Мне представляется, что первый серьёзный успех к Нагибину пришёл в 1956 году, когда в альманахе «Литературная Москва» прошли два его рассказа: «Хазарский орнамент» и «Свет в окне». Однако высокое партийное начальство рассудило иначе. Альманах и прежде всего вещи Александра Яшина, Нагибина и Жданова были расценены как проявление идейной незрелости. Нагибина такое отношение властей к его прозе сильно напугало. И он сделал ход конём, на какое-то время переключившись на безобидные охотничьи зарисовки. Вслед за К.Паустовским писатель решил попробовать себя в роли певца Мещерского края.
Но по-настоящему впервые имя Нагибина прогремело на всю страну в 1962 году, после публикации повести «Страницы жизни Трубникова». Эта вещь произвела сильное впечатление на молодого режиссёра Алексея Салтыкова.

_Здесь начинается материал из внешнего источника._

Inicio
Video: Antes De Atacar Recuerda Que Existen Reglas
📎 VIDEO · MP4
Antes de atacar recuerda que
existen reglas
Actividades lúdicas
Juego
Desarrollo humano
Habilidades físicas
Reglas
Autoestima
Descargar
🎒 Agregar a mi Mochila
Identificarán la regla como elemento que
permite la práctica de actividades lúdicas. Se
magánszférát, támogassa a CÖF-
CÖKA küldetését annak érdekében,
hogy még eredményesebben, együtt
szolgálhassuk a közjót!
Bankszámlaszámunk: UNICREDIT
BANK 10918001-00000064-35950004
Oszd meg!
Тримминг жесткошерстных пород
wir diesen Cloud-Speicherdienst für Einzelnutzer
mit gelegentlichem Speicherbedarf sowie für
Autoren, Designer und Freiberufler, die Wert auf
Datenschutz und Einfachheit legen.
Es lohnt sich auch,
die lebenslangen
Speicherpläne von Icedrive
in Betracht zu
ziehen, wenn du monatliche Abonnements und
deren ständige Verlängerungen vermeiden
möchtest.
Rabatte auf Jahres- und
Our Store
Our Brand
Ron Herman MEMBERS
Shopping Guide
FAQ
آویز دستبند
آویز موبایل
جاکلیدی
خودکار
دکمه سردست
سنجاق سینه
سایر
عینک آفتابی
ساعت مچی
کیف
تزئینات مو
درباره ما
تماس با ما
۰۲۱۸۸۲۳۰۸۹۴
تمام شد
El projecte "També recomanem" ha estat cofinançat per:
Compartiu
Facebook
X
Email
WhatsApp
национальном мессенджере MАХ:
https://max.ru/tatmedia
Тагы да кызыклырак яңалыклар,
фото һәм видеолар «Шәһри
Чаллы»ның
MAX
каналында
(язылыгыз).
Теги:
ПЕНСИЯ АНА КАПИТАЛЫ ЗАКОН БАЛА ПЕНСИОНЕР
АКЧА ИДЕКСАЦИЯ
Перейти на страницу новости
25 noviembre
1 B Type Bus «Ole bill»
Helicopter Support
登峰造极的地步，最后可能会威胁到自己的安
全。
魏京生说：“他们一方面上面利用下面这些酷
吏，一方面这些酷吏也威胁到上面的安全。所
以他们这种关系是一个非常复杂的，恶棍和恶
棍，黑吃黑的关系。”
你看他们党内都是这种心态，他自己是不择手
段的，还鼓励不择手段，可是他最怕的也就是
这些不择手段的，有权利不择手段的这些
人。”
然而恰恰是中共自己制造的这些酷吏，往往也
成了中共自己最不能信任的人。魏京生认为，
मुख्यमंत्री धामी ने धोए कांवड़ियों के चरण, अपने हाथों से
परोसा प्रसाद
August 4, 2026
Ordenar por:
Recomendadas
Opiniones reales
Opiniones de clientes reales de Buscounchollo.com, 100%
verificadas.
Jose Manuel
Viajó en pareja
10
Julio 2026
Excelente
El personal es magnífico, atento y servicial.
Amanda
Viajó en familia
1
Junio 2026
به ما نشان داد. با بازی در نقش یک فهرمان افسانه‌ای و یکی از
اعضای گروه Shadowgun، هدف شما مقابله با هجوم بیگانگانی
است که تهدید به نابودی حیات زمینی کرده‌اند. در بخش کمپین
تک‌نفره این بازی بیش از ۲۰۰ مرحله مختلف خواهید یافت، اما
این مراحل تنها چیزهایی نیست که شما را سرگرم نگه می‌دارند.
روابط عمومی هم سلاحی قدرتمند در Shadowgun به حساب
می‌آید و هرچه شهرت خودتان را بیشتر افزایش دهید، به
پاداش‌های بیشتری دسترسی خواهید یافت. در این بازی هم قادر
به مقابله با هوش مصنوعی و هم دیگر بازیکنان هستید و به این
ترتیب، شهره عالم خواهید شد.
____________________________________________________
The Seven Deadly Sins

Он загорелся желанием снять по повести фильм. Картину назвали «Председатель».
Прототипом главного героя стал знаменитый партизан Кирилл Орловский, который после войны возглавил и вывел в лидеры один из белорусских колхозов. Но в разгар съёмок кто-то взял да настроил Орловского против писателя. В «Литгазете» даже появилась гневная статья, обвинившая Нагибина в клевете на советских колхозников.
Нагибин все эти выпады принял близко к сердцу. Водка оказалась бессильна. И вскоре у писателя на нервной почве случился инфаркт.
Дальше – больше. Осенью 1964 года киношное начальство отказалось запускать фильм в прокат, потребовав от Нагибина и Салтыкова различных переделок. Судьбу картины решал чуть ли не лично Брежнев. Зато потом был полный триумф. В начале 1965 года Нагибин записал в своём дневнике: «Не знаю, имела ли хоть одна наша картина такой успех. Может быть, «Броненосец «Потёмкин», «Чапаев», «Путёвка в жизнь». Её просмотрели буквально все взрослые люди, ибо детям до шестнадцати лет на картину вход был запрещён. Почему? В картине нет никакой эротики, но есть правда о прошлом – да и только ли о прошлом? – а это пострашнее альковных соблазнов. Правда приравнивается к порнографии. Успех картины был настолько велик, что даже пресса, настроенная поначалу крайне враждебно, сдалась и начала хвалить, сперва сквозь зубы, потом взахлёб. Счастья всё это мне не принесло, но было забавно, азартно и порой весело. В одном мои ожидания не оправдались: картину не пустили за рубеж, мечты ездить с нею по белу свету рухнули. Мне фатально не везёт с поездками, как будто уже не люди, а боги наложили вето на мои попытки увидеть мир».
Хотя, если честно, давайте уточним: а стал ли фильм «Председатель» подлинным триумфом? Не преувеличивал ли Нагибин художественную ценность своей повести и картины? Я в связи с этим сошлюсь на одно письмо, которое в марте 1965 года Виктор Астафьев отправил из Перми критику Александру Макарову. «Недавно был бригадир из нашего села и сообщил, что в клубе при демонстрации фильма «Председатель» к концу сеанса осталось два человека. Люди плюясь уходили из клуба, и говорили, что им всё это и у себя видеть надоело, а тут ещё в кино показывают… Я, в общем-то, был готов к этому, но очень хотел ошибиться в предположении и удручён был этим сообщением вконец. Так что деликатничать с теми авторами, которые вроде бы врать не врут, но и правды не говорят, не следует, наверное. Очень они много вреда принесли».
Как видим, всё было очень даже непросто.
После съёмок «Председателя» Нагибин подал заявку на новый фильм «Директор». Выбор темы писатель объяснял тем, что в конце войны он вошёл в семью знаменитого Лихачёва, женившись на его дочери. На главную роль начальство утвердило Евгения Урбанского.
Нагибин всерьёз рассчитывал, что уж теперь-то он получит широкую известность не только в Советском Союзе, но и во всём мире. Однако его вновь отодвинули, как ему казалось, на вторые роли. По этому поводу он даже записал в своём дневнике: «Раздражает вечная неполнота успеха. Даже беспримерный по шуму, треску, ажиотажу «Председатель» обернулся полнотой удачи лишь для Ульянова, мне же почти ничего не дал. А ведь я, в отличие от Салтыкова, ни сном ни духом не причастен к гибели Урбанского. Нечто сходное повторяется сейчас с «Чайковским». Поездки перехватил режиссёр Таланкин, ему отошла часть моих денег, на мою долю остались лишь комплименты, которым грош цена».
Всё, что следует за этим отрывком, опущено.